Task details:
Please reproduce the lines of the records below from the one holding "right eye: (405, 210)" through the one holding "right front paw: (582, 368)", inclusive, skipping all pictures.

Records provided:

═══

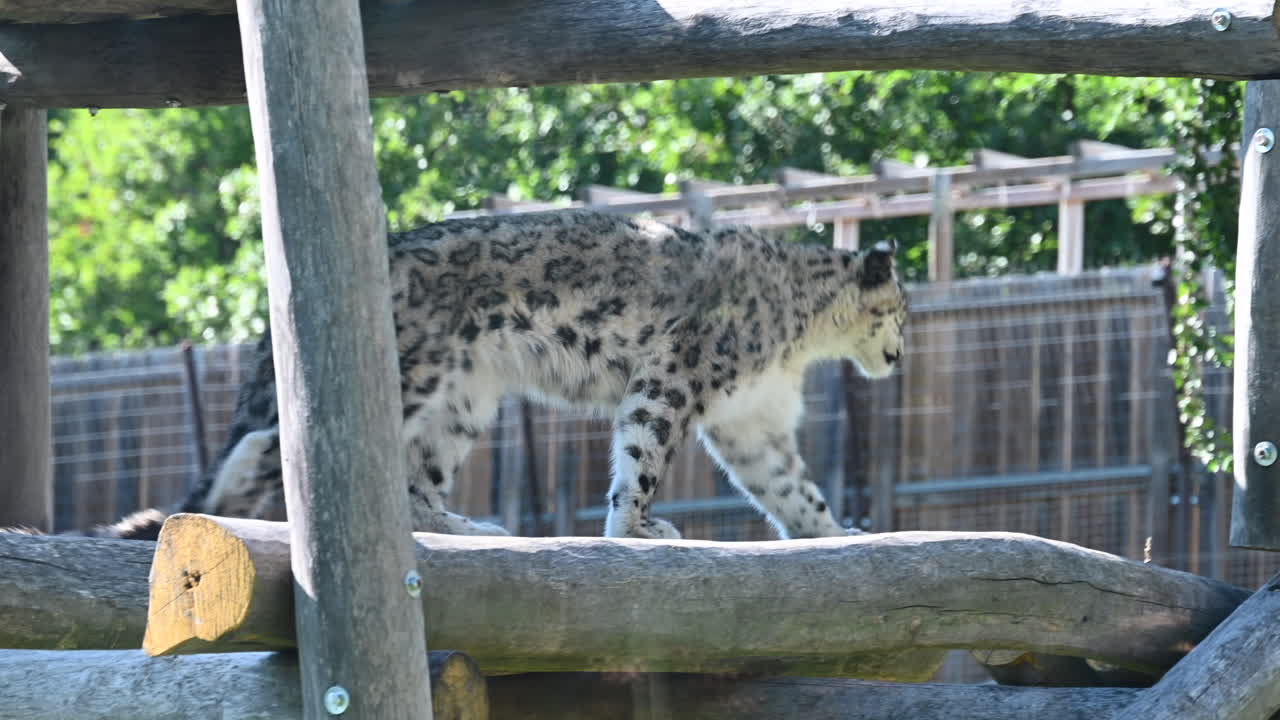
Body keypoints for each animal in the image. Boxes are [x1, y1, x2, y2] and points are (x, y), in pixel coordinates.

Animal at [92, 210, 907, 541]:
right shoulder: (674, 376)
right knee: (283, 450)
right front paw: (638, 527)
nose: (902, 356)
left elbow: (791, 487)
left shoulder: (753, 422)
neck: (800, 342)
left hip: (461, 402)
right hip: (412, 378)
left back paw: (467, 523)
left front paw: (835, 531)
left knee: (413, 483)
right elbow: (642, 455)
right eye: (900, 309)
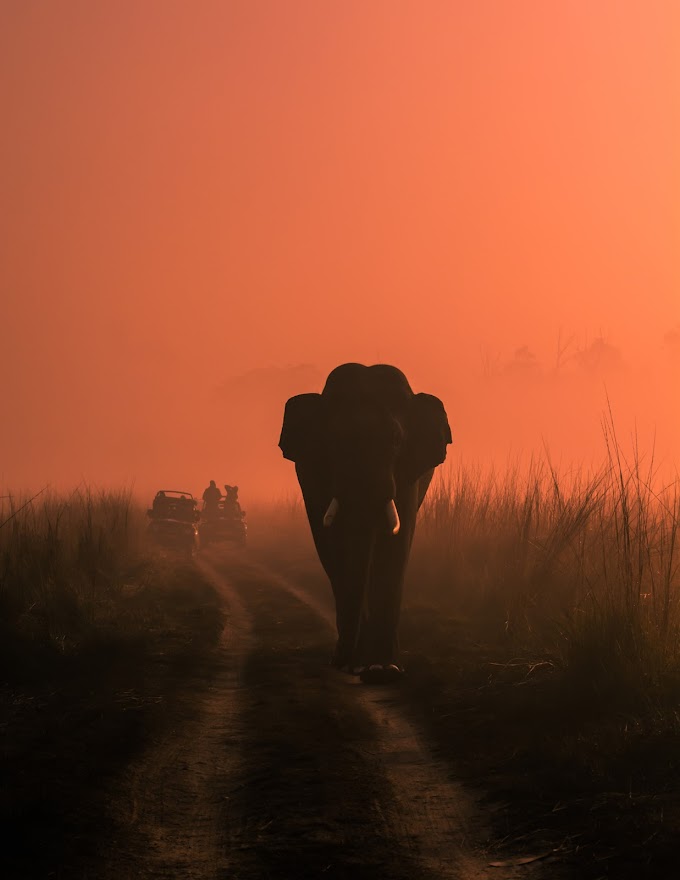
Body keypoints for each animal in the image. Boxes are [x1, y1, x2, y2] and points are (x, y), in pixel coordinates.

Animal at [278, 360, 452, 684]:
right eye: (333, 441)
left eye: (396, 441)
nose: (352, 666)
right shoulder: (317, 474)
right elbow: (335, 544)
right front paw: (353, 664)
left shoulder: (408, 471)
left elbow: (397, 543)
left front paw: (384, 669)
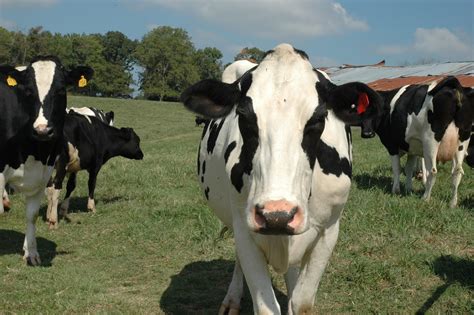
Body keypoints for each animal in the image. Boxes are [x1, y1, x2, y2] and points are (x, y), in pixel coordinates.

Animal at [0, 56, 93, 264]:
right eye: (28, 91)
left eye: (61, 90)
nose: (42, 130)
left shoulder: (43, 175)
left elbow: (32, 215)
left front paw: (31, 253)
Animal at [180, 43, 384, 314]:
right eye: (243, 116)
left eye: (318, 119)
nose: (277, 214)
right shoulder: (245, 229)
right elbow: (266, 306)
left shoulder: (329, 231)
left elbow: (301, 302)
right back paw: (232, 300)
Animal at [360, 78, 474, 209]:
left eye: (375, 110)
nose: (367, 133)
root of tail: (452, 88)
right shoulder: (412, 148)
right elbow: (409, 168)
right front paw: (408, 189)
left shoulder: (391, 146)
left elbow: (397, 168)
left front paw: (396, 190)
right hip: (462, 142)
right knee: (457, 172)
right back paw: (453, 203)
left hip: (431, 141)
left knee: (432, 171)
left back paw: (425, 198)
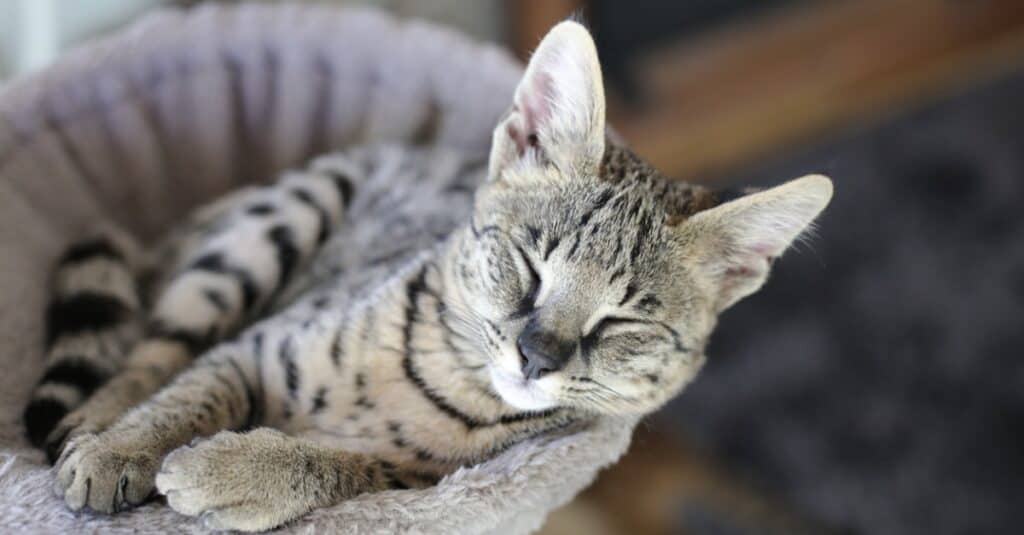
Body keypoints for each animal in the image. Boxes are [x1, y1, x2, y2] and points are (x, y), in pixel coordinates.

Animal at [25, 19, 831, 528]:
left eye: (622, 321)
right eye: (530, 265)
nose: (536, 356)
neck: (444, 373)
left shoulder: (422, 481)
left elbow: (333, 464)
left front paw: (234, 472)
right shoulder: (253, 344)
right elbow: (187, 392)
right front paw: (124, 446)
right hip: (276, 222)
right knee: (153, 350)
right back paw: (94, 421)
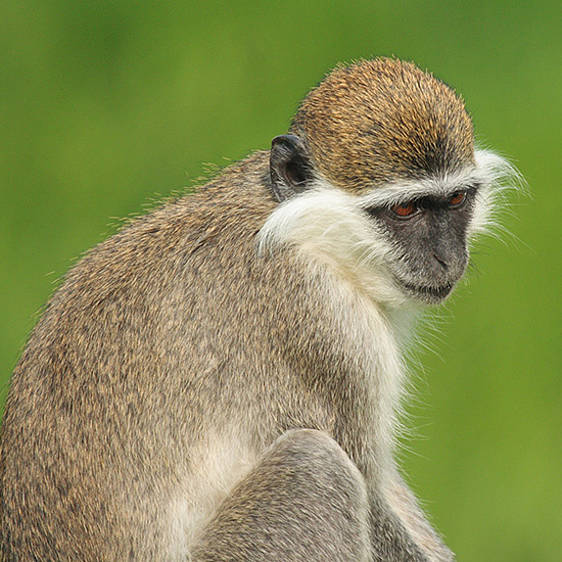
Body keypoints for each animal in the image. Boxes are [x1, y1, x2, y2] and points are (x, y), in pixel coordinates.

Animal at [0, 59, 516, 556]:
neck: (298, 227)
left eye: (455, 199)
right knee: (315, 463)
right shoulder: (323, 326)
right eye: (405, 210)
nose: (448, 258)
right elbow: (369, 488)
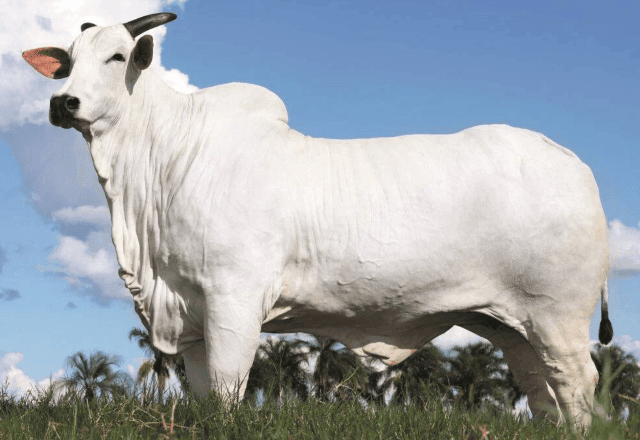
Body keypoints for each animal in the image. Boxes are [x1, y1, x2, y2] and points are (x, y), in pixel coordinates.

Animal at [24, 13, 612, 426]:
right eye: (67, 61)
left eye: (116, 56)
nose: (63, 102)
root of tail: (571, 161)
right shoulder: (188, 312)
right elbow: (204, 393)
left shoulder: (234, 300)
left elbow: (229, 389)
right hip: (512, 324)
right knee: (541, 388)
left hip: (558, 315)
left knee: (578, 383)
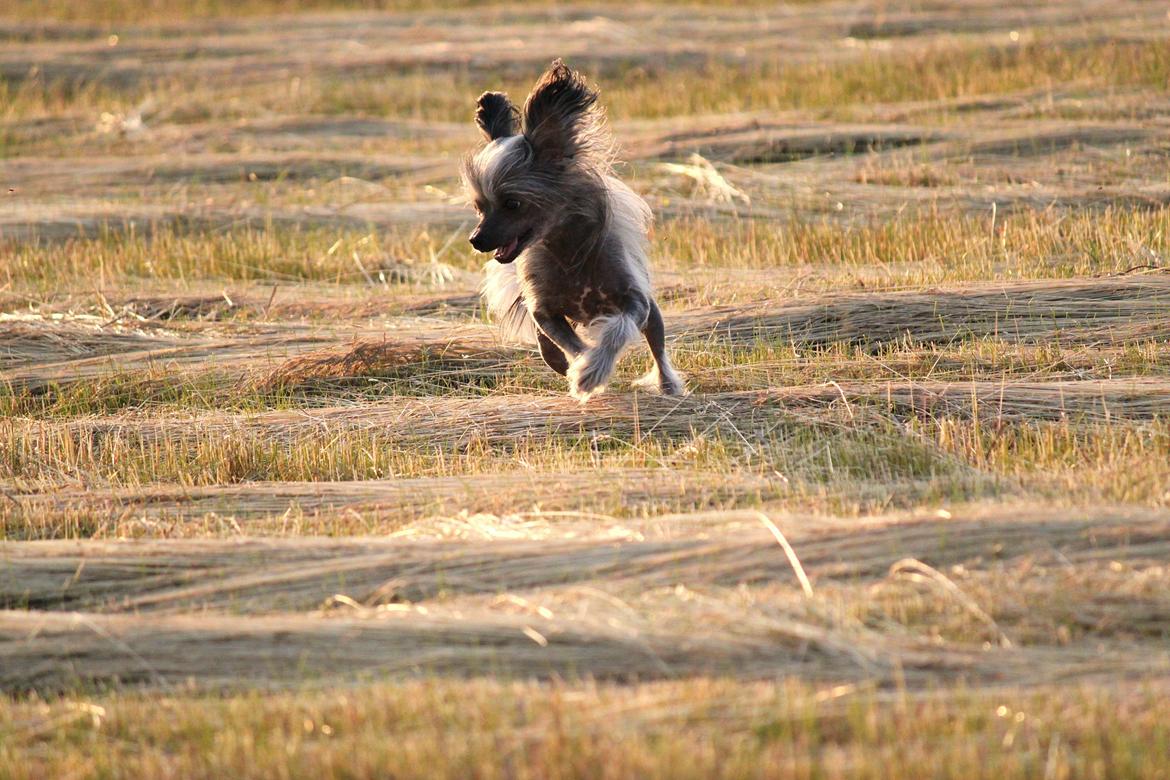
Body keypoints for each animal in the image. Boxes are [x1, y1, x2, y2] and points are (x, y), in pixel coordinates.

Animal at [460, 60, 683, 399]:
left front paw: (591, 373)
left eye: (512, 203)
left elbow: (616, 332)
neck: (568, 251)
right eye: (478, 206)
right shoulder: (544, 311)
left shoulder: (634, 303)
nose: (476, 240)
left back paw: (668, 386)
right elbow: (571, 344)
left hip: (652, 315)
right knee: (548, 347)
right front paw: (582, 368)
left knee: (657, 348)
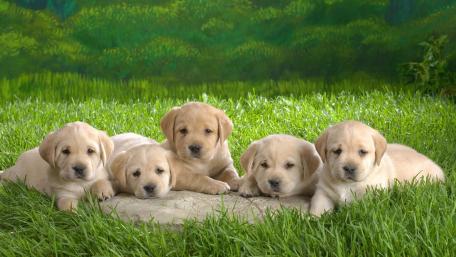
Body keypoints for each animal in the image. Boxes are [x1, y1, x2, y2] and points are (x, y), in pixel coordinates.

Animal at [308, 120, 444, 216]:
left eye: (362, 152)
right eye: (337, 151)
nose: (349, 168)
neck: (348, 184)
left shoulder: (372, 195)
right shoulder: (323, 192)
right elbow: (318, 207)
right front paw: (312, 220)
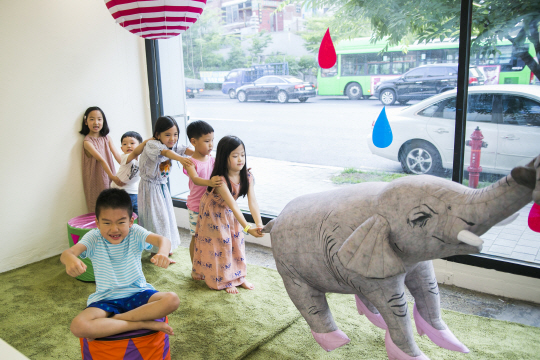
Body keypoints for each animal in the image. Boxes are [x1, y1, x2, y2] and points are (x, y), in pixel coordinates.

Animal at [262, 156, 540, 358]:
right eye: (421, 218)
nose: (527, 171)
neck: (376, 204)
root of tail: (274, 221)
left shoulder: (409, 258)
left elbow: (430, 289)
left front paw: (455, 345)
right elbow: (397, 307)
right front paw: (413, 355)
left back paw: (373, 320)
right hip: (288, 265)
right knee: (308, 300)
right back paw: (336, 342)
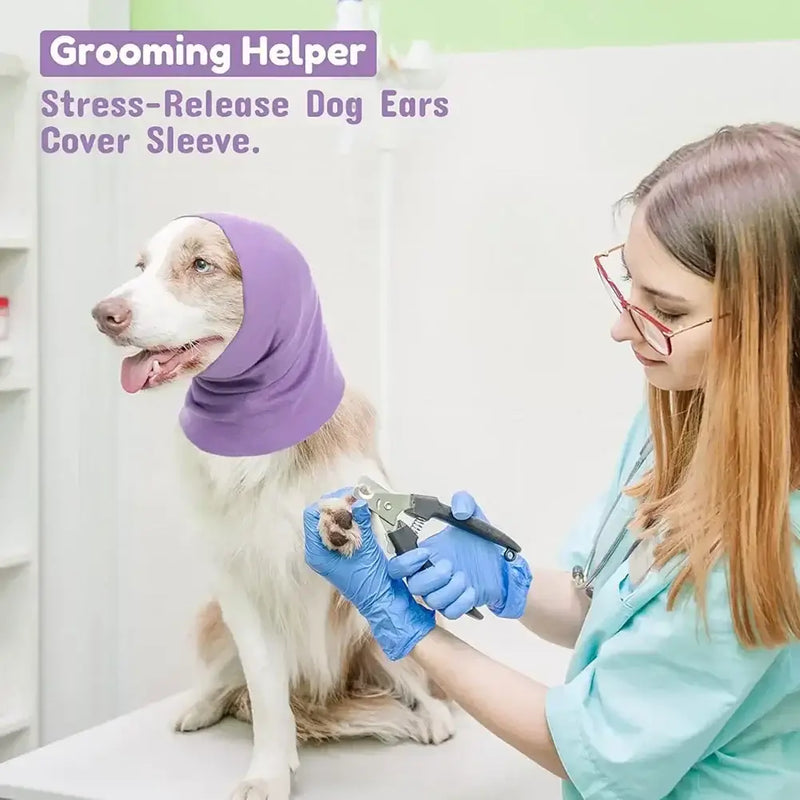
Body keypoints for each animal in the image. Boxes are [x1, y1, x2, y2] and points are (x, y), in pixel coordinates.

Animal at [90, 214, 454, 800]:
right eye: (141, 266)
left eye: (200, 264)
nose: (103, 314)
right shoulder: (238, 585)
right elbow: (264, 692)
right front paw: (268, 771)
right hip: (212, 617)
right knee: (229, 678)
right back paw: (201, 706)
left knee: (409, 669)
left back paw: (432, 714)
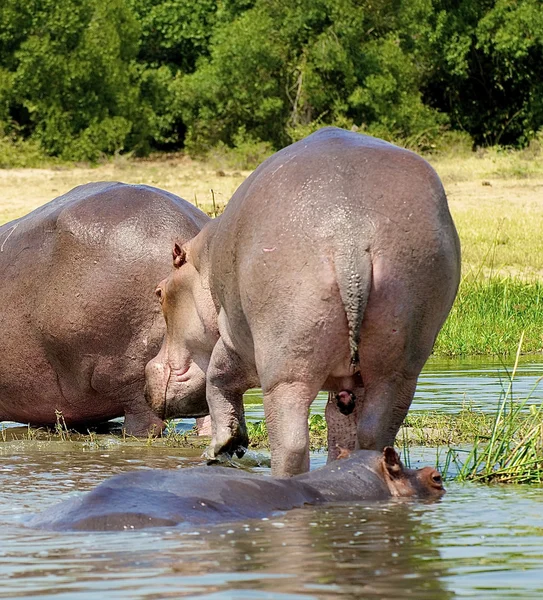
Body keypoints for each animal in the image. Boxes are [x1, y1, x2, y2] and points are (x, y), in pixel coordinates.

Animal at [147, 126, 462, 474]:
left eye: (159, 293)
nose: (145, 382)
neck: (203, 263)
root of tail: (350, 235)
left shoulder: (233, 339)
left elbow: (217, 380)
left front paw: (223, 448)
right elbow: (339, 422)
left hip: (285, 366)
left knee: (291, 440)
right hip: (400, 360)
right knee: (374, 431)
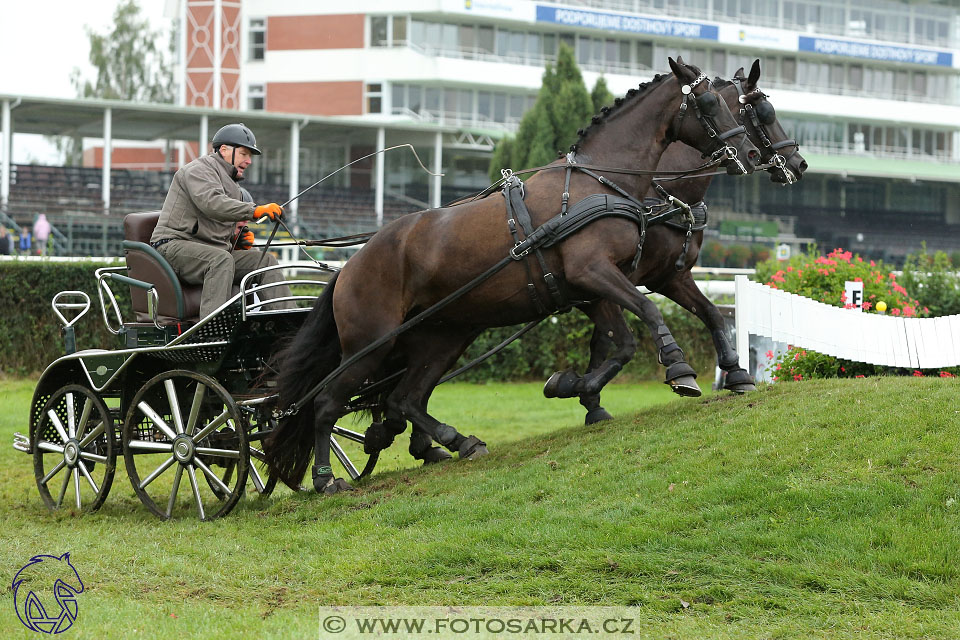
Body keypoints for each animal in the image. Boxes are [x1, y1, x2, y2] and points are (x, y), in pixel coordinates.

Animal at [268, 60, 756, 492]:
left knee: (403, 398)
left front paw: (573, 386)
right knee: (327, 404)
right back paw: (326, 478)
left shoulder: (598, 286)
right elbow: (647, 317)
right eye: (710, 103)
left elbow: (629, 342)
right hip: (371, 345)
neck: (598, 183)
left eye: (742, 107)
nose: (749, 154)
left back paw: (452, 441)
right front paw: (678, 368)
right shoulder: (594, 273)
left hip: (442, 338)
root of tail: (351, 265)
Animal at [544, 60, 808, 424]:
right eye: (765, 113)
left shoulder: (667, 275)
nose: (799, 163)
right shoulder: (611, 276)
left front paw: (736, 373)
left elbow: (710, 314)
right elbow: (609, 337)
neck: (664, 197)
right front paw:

═══

Solution:
right eye: (405, 210)
nose: (448, 258)
right elbow: (369, 488)
Body keypoints for each animal in the image. Boxes are [x1, y1, x2, y2] and points are (x, y), in pixel coordinates.

Animal at [24, 13, 612, 426]:
right eye: (67, 61)
left eye: (116, 56)
nose: (63, 102)
root of tail: (571, 161)
right shoulder: (188, 312)
right elbow: (204, 393)
left shoulder: (234, 300)
left elbow: (229, 389)
right hip: (512, 324)
right knee: (541, 388)
left hip: (558, 315)
left knee: (578, 383)
Body keypoints for each animal in the image. Boxes are [x1, y1, x2, y2] and points are (x, y), in pixel coordinates.

Animal at [460, 60, 683, 399]:
left front paw: (591, 373)
left eye: (512, 203)
left elbow: (616, 332)
neck: (568, 251)
right eye: (478, 206)
right shoulder: (544, 311)
left shoulder: (634, 303)
nose: (476, 240)
left back paw: (668, 386)
right elbow: (571, 344)
left hip: (652, 315)
right knee: (548, 347)
right front paw: (582, 368)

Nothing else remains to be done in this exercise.